**Job item:** Render every line of text in the entries below as a JSON list of strings, one string per line, with blank lines omitted. Leave the pictures out of the answer.

Stored data entries:
= = =

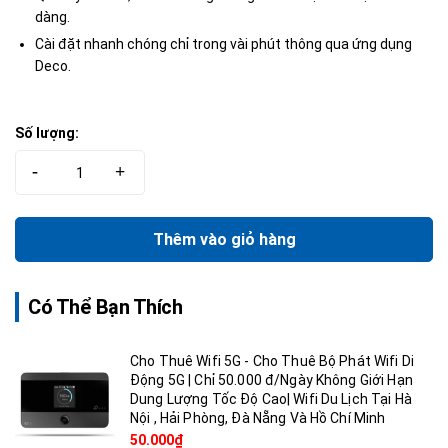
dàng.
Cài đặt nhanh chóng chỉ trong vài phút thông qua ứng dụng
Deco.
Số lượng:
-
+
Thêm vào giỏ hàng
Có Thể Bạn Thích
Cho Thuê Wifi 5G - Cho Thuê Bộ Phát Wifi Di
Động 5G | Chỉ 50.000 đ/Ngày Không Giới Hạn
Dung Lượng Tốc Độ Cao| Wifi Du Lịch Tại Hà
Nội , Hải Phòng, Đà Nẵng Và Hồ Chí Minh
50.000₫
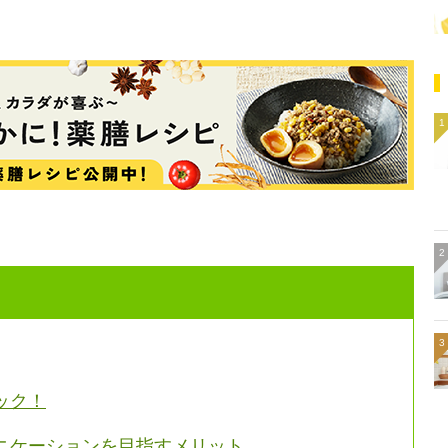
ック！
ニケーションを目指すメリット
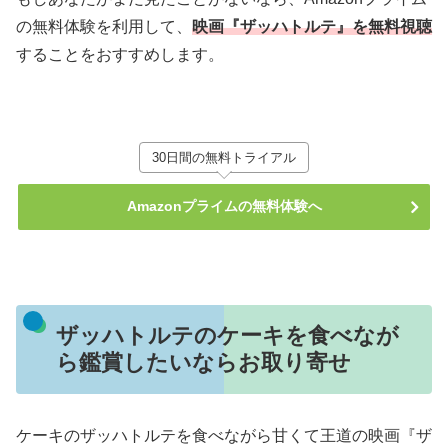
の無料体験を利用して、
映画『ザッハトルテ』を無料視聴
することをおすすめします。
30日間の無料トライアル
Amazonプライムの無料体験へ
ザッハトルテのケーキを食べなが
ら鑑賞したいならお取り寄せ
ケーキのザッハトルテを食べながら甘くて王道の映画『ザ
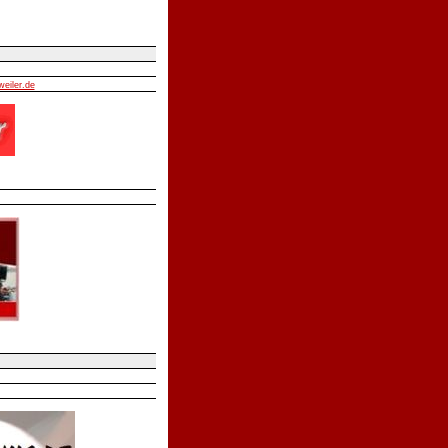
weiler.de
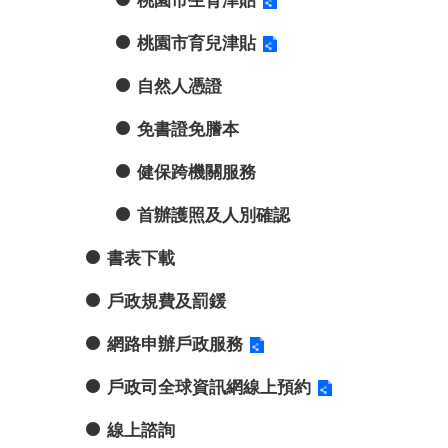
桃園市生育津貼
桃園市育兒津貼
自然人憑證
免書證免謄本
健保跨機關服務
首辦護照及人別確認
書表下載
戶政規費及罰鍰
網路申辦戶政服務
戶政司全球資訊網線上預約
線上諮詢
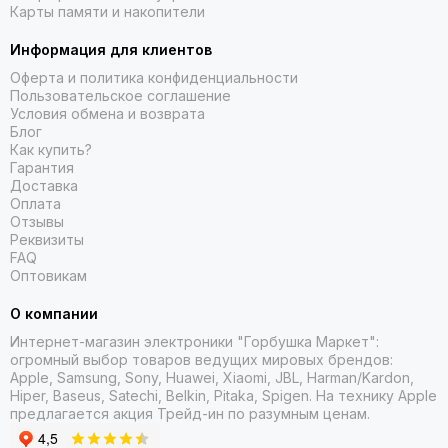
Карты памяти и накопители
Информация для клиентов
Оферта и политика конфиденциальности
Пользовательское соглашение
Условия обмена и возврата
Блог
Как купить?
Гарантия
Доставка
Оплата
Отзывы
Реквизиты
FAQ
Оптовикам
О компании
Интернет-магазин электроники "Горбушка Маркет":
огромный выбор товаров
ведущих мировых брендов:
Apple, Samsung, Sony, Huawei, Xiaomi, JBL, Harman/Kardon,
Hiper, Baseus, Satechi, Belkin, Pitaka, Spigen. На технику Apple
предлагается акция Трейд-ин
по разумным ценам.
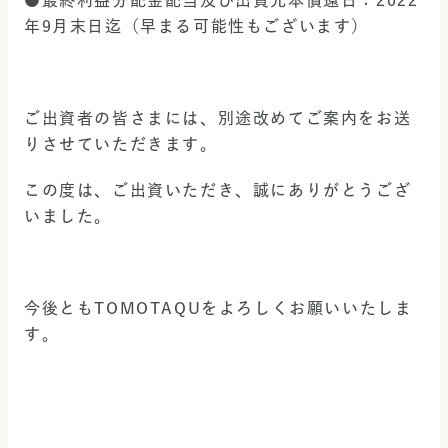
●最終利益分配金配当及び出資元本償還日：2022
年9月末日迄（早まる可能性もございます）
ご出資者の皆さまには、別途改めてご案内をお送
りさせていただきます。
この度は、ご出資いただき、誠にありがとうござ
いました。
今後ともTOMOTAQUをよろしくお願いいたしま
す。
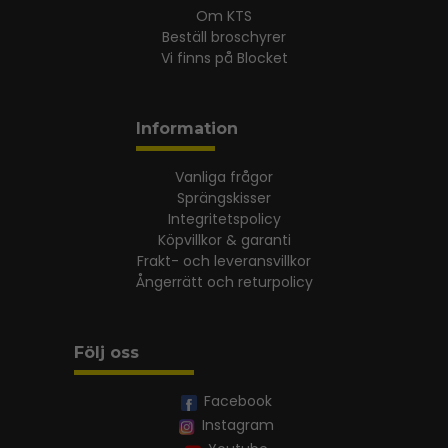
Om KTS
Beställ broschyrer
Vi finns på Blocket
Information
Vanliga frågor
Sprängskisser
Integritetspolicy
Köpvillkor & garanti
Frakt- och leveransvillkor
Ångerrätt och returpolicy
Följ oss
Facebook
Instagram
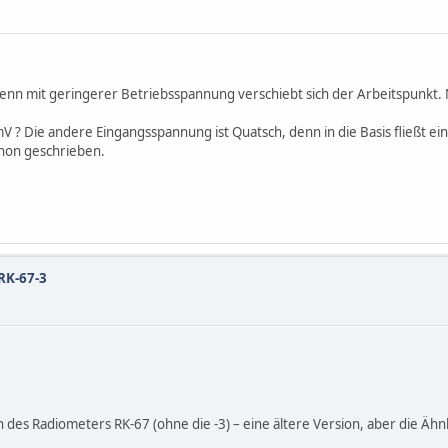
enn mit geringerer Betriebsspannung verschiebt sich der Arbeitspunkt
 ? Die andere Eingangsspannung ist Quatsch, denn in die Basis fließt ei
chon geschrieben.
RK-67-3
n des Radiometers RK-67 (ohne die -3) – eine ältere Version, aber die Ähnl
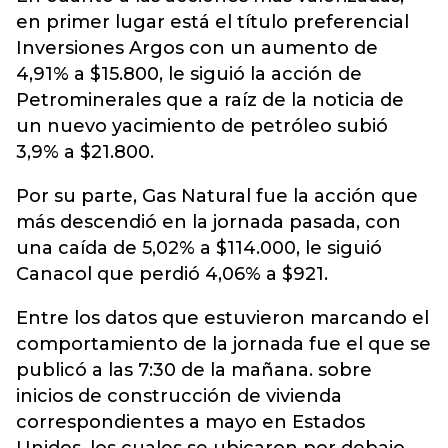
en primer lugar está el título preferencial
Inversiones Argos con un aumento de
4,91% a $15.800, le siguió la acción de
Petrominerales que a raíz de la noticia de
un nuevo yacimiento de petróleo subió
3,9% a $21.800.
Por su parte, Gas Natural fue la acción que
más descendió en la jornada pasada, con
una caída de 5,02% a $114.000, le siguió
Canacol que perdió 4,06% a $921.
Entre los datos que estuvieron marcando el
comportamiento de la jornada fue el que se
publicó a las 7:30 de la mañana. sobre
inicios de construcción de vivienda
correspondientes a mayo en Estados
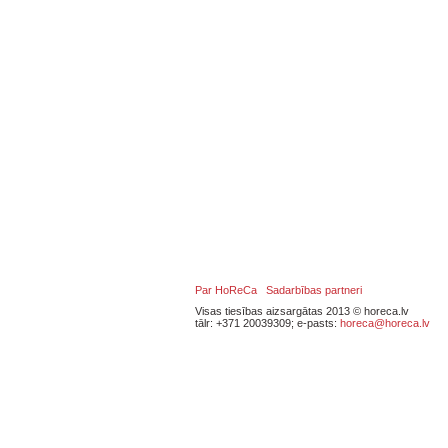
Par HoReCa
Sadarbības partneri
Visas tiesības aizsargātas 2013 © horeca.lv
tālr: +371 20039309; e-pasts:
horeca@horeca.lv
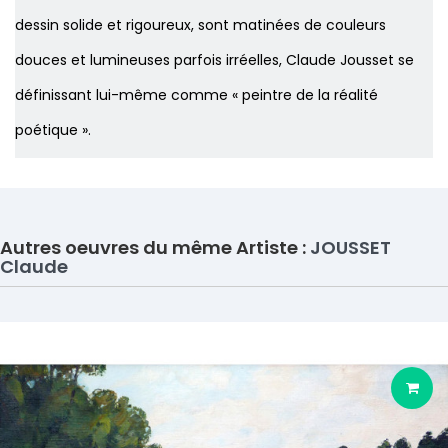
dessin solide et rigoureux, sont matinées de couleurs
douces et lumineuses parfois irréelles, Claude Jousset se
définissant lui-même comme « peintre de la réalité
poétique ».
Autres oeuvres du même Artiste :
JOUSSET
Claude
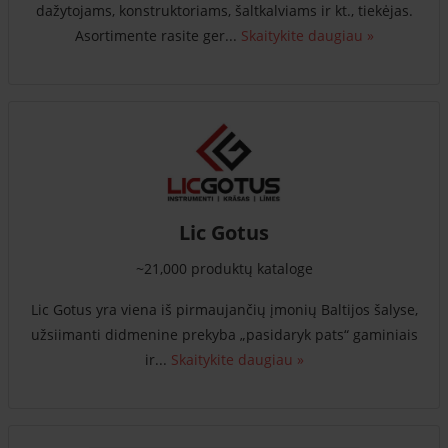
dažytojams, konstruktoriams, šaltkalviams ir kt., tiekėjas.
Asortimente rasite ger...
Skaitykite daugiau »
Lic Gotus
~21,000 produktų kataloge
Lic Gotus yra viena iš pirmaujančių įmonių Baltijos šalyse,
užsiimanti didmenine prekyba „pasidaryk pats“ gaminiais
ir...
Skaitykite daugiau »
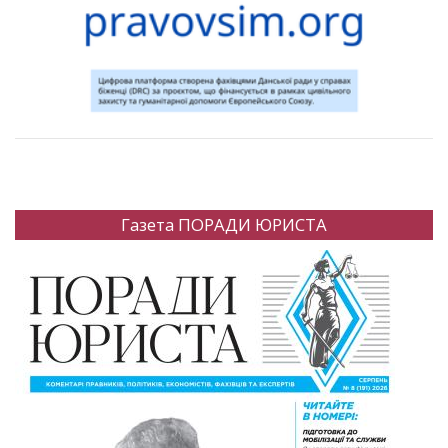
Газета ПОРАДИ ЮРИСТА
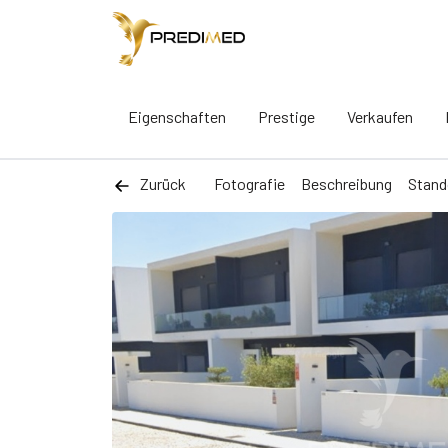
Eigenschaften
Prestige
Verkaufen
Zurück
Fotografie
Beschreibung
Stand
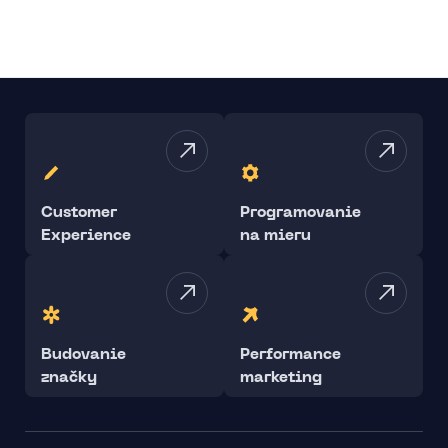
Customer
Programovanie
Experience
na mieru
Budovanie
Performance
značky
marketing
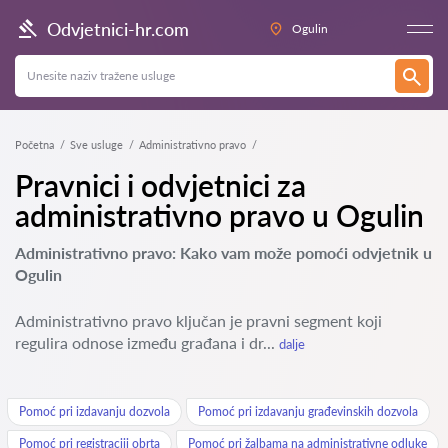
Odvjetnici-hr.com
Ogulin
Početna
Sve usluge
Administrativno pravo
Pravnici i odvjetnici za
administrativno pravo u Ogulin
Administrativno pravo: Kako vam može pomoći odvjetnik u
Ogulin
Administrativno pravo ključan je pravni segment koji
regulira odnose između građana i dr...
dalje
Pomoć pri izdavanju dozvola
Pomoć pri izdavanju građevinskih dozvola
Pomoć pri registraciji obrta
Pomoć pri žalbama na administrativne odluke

= = =

**Answer to the problem:**
[
  "dàng.",
  "Cài đặt nhanh chóng chỉ trong vài phút thông qua ứng dụng",
  "Deco.",
  "Số lượng:",
  "-",
  "+",
  "Thêm vào giỏ hàng",
  "Có Thể Bạn Thích",
  "Cho Thuê Wifi 5G - Cho Thuê Bộ Phát Wifi Di",
  "Động 5G | Chỉ 50.000 đ/Ngày Không Giới Hạn",
  "Dung Lượng Tốc Độ Cao| Wifi Du Lịch Tại Hà",
  "Nội , Hải Phòng, Đà Nẵng Và Hồ Chí Minh",
  "50.000₫",
  "ック！",
  "ニケーションを目指すメリット",
  "の無料体験を利用して、",
  "映画『ザッハトルテ』を無料視聴",
  "することをおすすめします。",
  "30日間の無料トライアル",
  "Amazonプライムの無料体験へ",
  "ザッハトルテのケーキを食べなが",
  "ら鑑賞したいならお取り寄せ",
  "ケーキのザッハトルテを食べながら甘くて王道の映画『ザ",
  "weiler.de",
  "桃園市生育津貼",
  "桃園市育兒津貼",
  "自然人憑證",
  "免書證免謄本",
  "健保跨機關服務",
  "首辦護照及人別確認",
  "書表下載",
  "戶政規費及罰鍰",
  "網路申辦戶政服務",
  "戶政司全球資訊網線上預約",
  "線上諮詢",
  "Карты памяти и накопители",
  "Информация для клиентов",
  "Оферта и политика конфиденциальности",
  "Пользовательское соглашение",
  "Условия обмена и возврата",
  "Блог",
  "Как купить?",
  "Гарантия",
  "Доставка",
  "Оплата",
  "Отзывы",
  "Реквизиты",
  "FAQ",
  "Оптовикам",
  "О компании",
  "Интернет-магазин электроники \"Горбушка Маркет\":",
  "огромный выбор товаров",
  "ведущих мировых брендов:",
  "Apple, Samsung, Sony, Huawei, Xiaomi, JBL, Harman/Kardon,",
  "Hiper, Baseus, Satechi, Belkin, Pitaka, Spigen. На технику Apple",
  "предлагается акция Трейд-ин",
  "по разумным ценам.",
  "●最終利益分配金配当及び出資元本償還日：2022",
  "年9月末日迄（早まる可能性もございます）",
  "ご出資者の皆さまには、別途改めてご案内をお送",
  "りさせていただきます。",
  "この度は、ご出資いただき、誠にありがとうござ",
  "いました。",
  "今後ともTOMOTAQUをよろしくお願いいたしま",
  "す。",
  "Om KTS",
  "Beställ broschyrer",
  "Vi finns på Blocket",
  "Information",
  "Vanliga frågor",
  "Sprängskisser",
  "Integritetspolicy",
  "Köpvillkor & garanti",
  "Frakt- och leveransvillkor",
  "Ångerrätt och returpolicy",
  "Följ oss",
  "Facebook",
  "Instagram",
  "enn mit geringerer Betriebsspannung verschiebt sich der Arbeitspunkt",
  " ? Die andere Eingangsspannung ist Quatsch, denn in die Basis fließt ei",
  "chon geschrieben.",
  "RK-67-3",
  "n des Radiometers RK-67 (ohne die -3) – eine ältere Version, aber die Ähnl",
  "en primer lugar está el título preferencial",
  "Inversiones Argos con un aumento de",
  "4,91% a $15.800, le siguió la acción de",
  "Petrominerales que a raíz de la noticia de",
  "un nuevo yacimiento de petróleo subió",
  "3,9% a $21.800.",
  "Por su parte, Gas Natural fue la acción que",
  "más descendió en la jornada pasada, con",
  "una caída de 5,02% a $114.000, le siguió",
  "Canacol que perdió 4,06% a $921.",
  "Entre los datos que estuvieron marcando el",
  "comportamiento de la jornada fue el que se",
  "publicó a las 7:30 de la mañana. sobre",
  "inicios de construcción de vivienda",
  "correspondientes a mayo en Estados",
  "Par HoReCa",
  "Sadarbības partneri",
  "Visas tiesības aizsargātas 2013 © horeca.lv",
  "tālr: +371 20039309; e-pasts:",
  "horeca@horeca.lv",
  "dessin solide et rigoureux, sont matinées de couleurs",
  "douces et lumineuses parfois irréelles, Claude Jousset se",
  "définissant lui-même comme « peintre de la réalité",
  "poétique ».",
  "Autres oeuvres du même Artiste :",
  "JOUSSET",
  "Claude",
  "dažytojams, konstruktoriams, šaltkalviams ir kt., tiekėjas.",
  "Asortimente rasite ger...",
  "Skaitykite daugiau »",
  "Lic Gotus",
  "~21,000 produktų kataloge",
  "Lic Gotus yra viena iš pirmaujančių įmonių Baltijos šalyse,",
  "užsiimanti didmenine prekyba „pasidaryk pats“ gaminiais",
  "ir...",
  "Skaitykite daugiau »",
  "Газета ПОРАДИ ЮРИСТА",
  "Eigenschaften",
  "Prestige",
  "Verkaufen",
  "Zurück",
  "Fotografie",
  "Beschreibung",
  "Stand",
  "Customer",
  "Programovanie",
  "Experience",
  "na mieru",
  "Budovanie",
  "Performance",
  "značky",
  "marketing",
  "Odvjetnici-hr.com",
  "Ogulin",
  "Početna",
  "Sve usluge",
  "Administrativno pravo",
  "Pravnici i odvjetnici za",
  "administrativno pravo u Ogulin",
  "Administrativno pravo: Kako vam može pomoći odvjetnik u",
  "Ogulin",
  "Administrativno pravo ključan je pravni segment koji",
  "regulira odnose između građana i dr...",
  "dalje",
  "Pomoć pri izdavanju dozvola",
  "Pomoć pri izdavanju građevinskih dozvola",
  "Pomoć pri registraciji obrta",
  "Pomoć pri žalbama na administrativne odluke"
]